======== Input material ========

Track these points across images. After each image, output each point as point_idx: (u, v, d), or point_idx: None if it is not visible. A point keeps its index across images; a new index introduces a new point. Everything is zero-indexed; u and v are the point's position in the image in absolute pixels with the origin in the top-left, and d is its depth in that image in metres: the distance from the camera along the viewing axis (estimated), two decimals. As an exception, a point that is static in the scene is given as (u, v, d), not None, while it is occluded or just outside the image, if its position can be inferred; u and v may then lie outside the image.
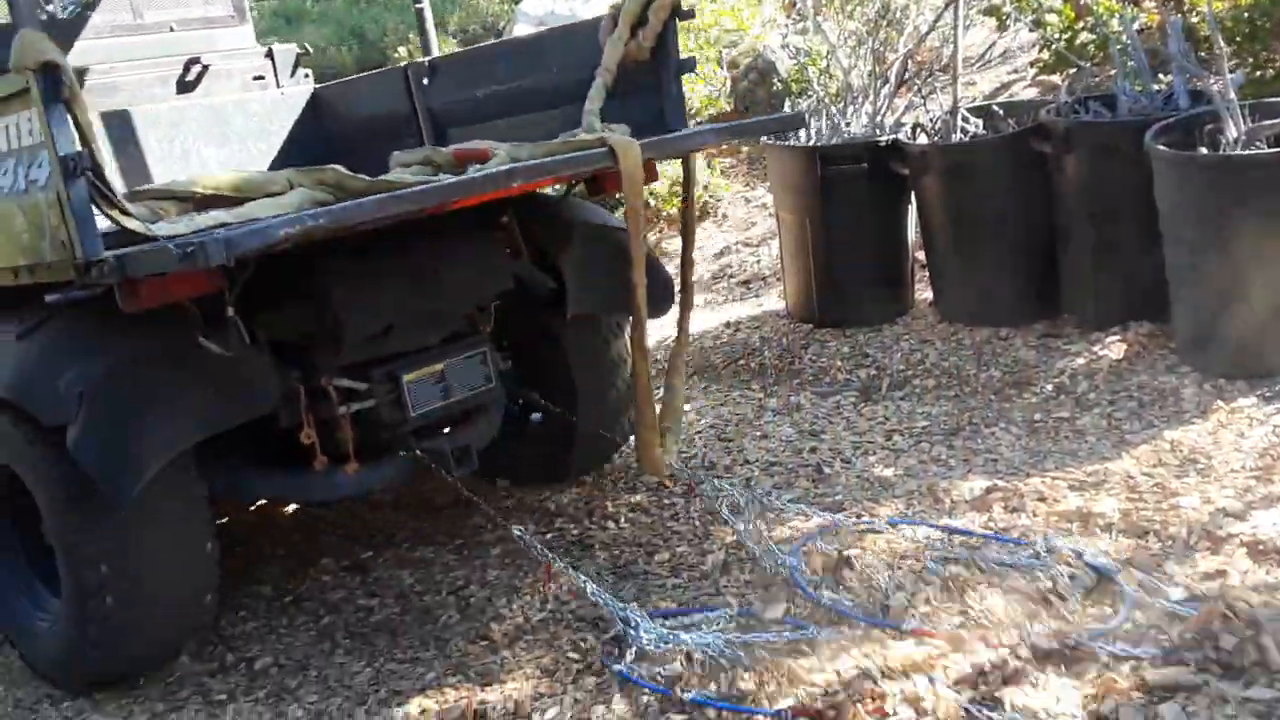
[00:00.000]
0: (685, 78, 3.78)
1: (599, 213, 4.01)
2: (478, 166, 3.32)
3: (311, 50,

========

The records above are to be repeated exactly, apart from their pictures.

Track these points across images. After each image, output each point as point_idx: (u, v, d), or point_idx: None if it is not visible. A point keeps its index across images; a new index introduces a new point. Everything is zero-indexed; u and v are the point's position in the image in absolute pixels with the origin in the top-left, and d is its depth in that image in metres: the distance from the camera along the viewing axis (estimated), two decimals. As an exception, a point that is static in the scene is given as (u, v, d), not None, while it is occluded or just outside the image, if its position can be inferred; u and v may then lie outside the image.
[00:00.000]
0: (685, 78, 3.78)
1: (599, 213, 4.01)
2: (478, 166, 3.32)
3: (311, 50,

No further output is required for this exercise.